[Provided text — start]
Figure 5.

Simultaneous loss of redundant formaldehyde-detoxification pathways causes embryonic lethality and developmental delay, which is enhanced in NER-deficient animals. (A) Phylogenetic tree of C. elegans proteins showing similarity to human ALDH2. Numbers in red branch support values. (B) Experimental scheme (see Materials and methods for details). Cartoons were created with BioRender.com. (C) Heatmap combining data of development and embryonic lethality of animals exposed to alh-1(RNAi). The displayed values are the mean percentages of events counted on the plates (stages and dead embryos) after 48 h of development for three technical replicates. The significance was determined via the two-way ANOVA, followed by the Tukey's multiple comparison test, for which counts *P < 0.05, **P < 0.01, ***P < 0.001, ****P< 0.0001. A full statistical analysis between all the groups is available in the supplementary tables. (D) Percentages of L1/L2 stage animals for the various mutant backgrounds with alh-1(RNAi). (E) Percentages of dead embryos counted on plates. The significance in D and E was determined using a one-way ANOVA followed by the Tukey's multiple comparison test reporting adjusted p values for each comparison. (F) Viability plots for Epstein-Barr virus (EBV) immortalized lymphoblastic cells from patients with mutations in the genes depicted in the scheme growth. Cells were exposed to formaldehyde (FA) in presence/absence of a cocktail containing the ADH5 inhibitor N6022 (10 μM) and the ALDH2 inhibitor Disulfiram (0.1 μM) (n = 3). (G) Table showing the IC50 for FA calculated from the data in F using GraphPad.
[Provided text — finish]
**The problem**
Please say whether each statement agrees with the formaldehyde-detoxification figure legend, answering yes or no and quoting its deciding words. 1. The values in the heatmap come from counts made after 48 h of development across three technical replicates. 2. A two-way ANOVA was used to determine significance in D and E. 3. Disulfiram was used at 10 μM. The material that comes next is separate from the figure legend.
[Provided records — start]
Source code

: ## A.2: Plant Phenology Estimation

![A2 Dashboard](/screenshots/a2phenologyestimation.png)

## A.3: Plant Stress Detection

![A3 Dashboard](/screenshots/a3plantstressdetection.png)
[Provided records — finish]
**Answer below**
1. Yes: "after 48 h of development for three technical replicates"
2. No: "The significance in D and E was determined using a one-way ANOVA"
3. No: "the ALDH2 inhibitor Disulfiram (0.1 μM)"